Straight from the horse’s mouth. From this premise, that applications such as ChatGPT do not have intelligence, I would conclude that the entire Forbes article is without merit. I think the points the author lists are valid concerns for us all, but none of them are concerns that are threats from some computer program. They are valid concerns because they reveal a horrid short-coming prevalent in all of us.
This short-coming is what I consider is at the heart of what ails human society. We are a species that has received little or no formal education in critical thinking, in learning tools of thought. We’re dependent upon the ChatGPT’s to tell us what’s true rather than our intelligence.
Computer apps whether they are ChatGPT or Dungeons and Dragons types, are inherently risk free. Is that statement true or false? Only human intelligence can give an answer that has any meaning. Only a well-honed skill in critical thinking can have us develop those answers with a certainty that we are correct.
Our biggest risk is and always will be pursuing our choices in life and not fully thinking them through. Worse, passing the buck for this to someone else, and worst, having this choice taken away from us by someone else and we don’t have the real intelligence to know it even happened!
Life is risky. Let’s concede the point and get on with living life fully. To do that we need real intelligence. We need it to find a purpose in life that calls to our innate intelligence, one that demands of us that we expand our powers to think critically and creatively and carve ourselves a life of satisfying brilliance. We are here on Earth to fulfill on the miracle that was our birth, not to cower in the shadows of those who did, frightened of all those scary risks out there.
Want to take on an assignment? Click on the Forbes link above and take on demolishing each of the fifteen points. Test your powers of critical thinking.

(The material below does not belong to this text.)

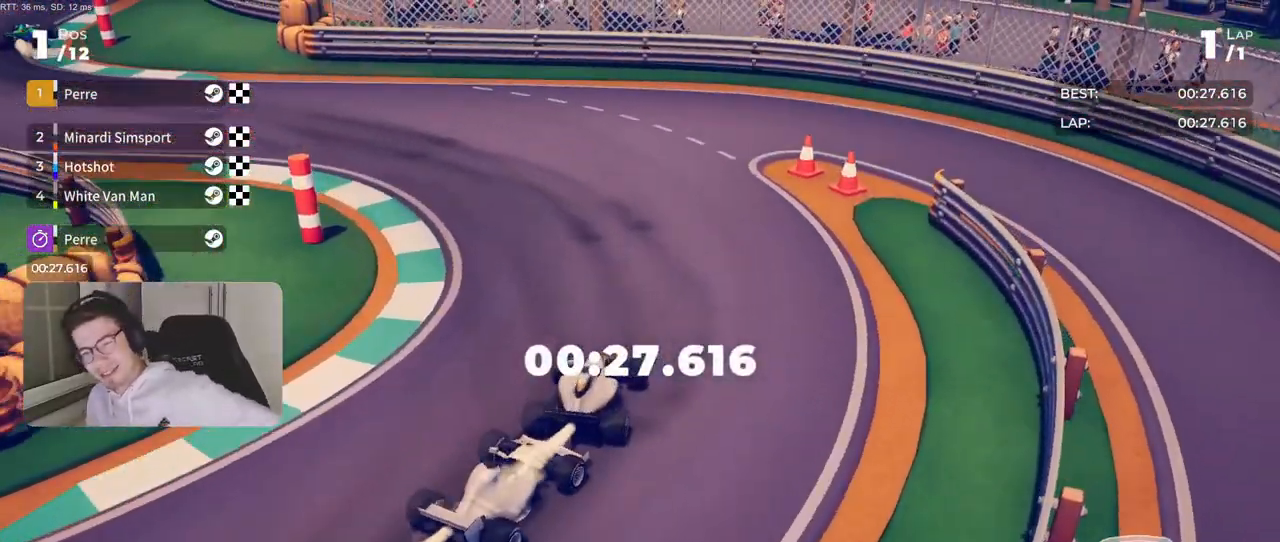
{"buttons": [], "left_stick": "center", "right_stick": "center", "events": []}
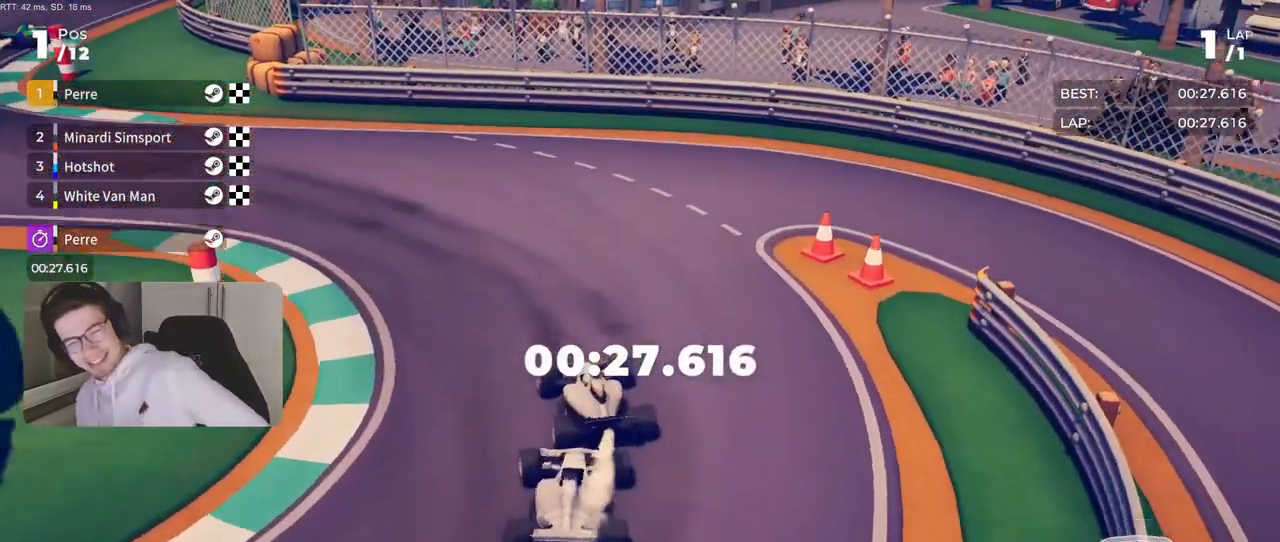
{"buttons": [], "left_stick": "center", "right_stick": "center", "events": []}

You and I have little or no experience in living life from a position of real intelligence. We have no training in it, no formal education. Our human nature, that of a thinking being, leads us to conclude that each of us must first become a philosopher, a master of thought, before we take on the challenge of creating a purpose for our life.

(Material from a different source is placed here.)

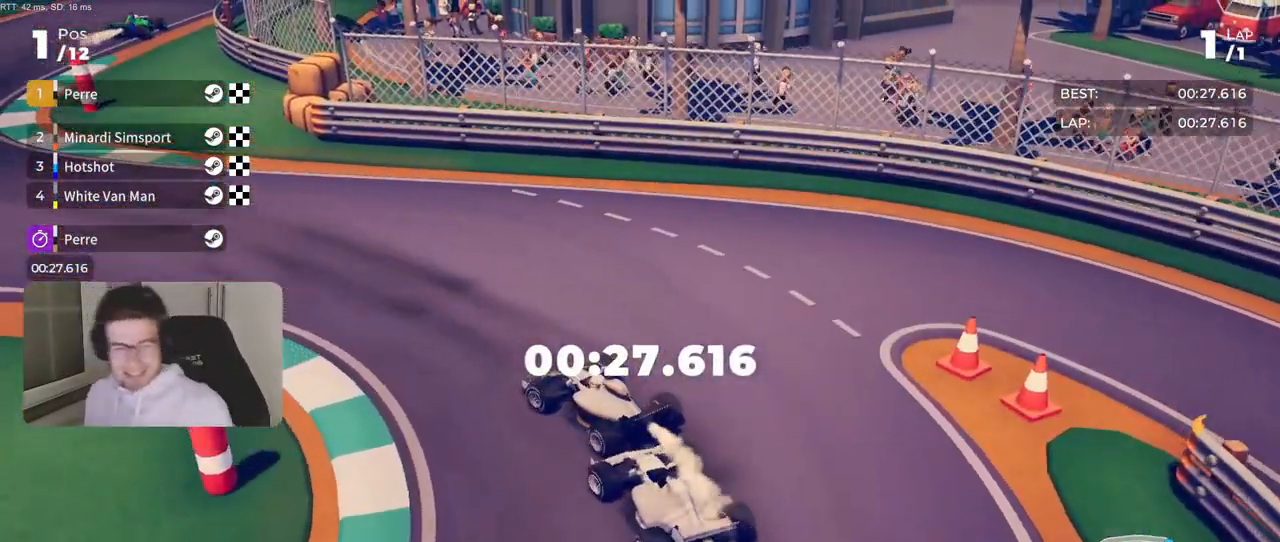
{"buttons": [], "left_stick": "center", "right_stick": "center", "events": []}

The purposes are all but infinite, but to be experiencing life to the max will take real intelligence, moment by moment, pursuing the next moment of our miraculous lives. The actual purpose doesn’t matter. As risk takers, we may discover that we chose the wrong purpose, that something else is more important. Not a problem. Complete on the old purpose and begin the next. The purpose is dead, long live the purpose.

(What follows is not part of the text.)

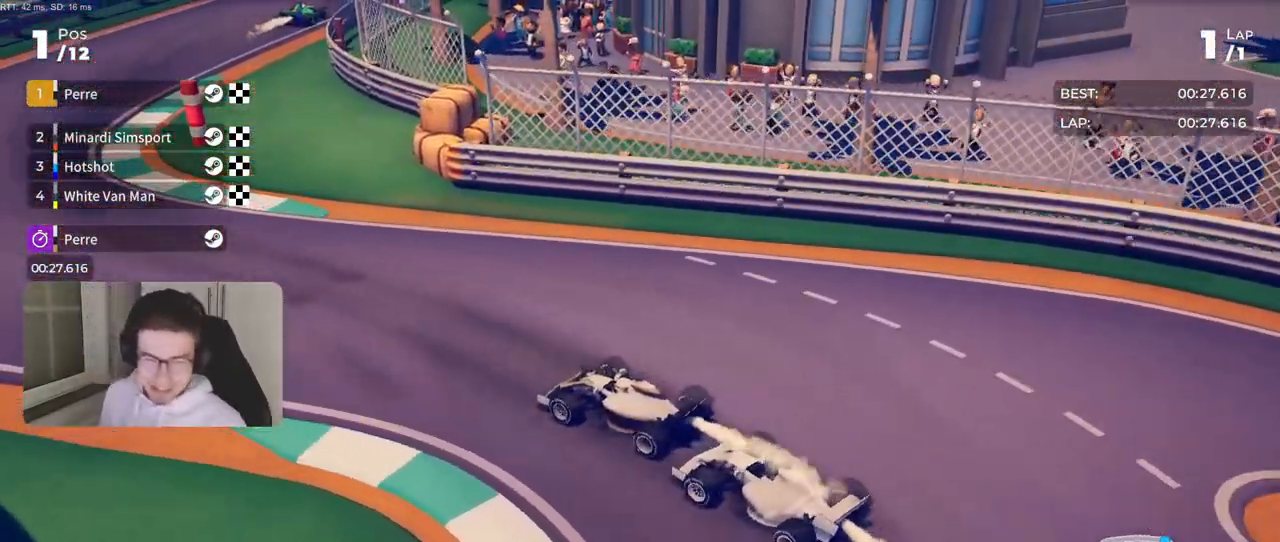
{"buttons": [], "left_stick": "center", "right_stick": "center", "events": []}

As I began to explore in my previous post, perhaps the moment of adulthood begins with one mastering the fundamental categories of philosophy. Are you able to name those categories and identify what your sense of life is in each of these categories? What is your metaphysics, your epistemology, your ethics, your aesthetics? How practiced are your powers of reasoning? How grounded are you in reality, in the facts of the universe? Can you answer these questions with a high degree of certainty? Consider the possibility that a rite of passage from childhood to adult would be one in which the new adult demonstrates expertise and confidence in these ideas of thought.
I’m still thinking about what the structure of this rite of passage might look like. I do know that it must be an expression of celebration, of joy, of fun, of significance, of certainty and of a sense of transformation. Then imagine eight billion such adults creating the next technologies, the next symphonies, the next cures. Now that is a world worth building!
And what of my little buddy, ChatGPT? They’ll (see, I got my pronouns woked!) be giving me excellent answers to complex questions that I have, without doing tedious searches through reams of articles and Wikipedia entries. A wonderful app for those of us with real intelligence and time that’s precious.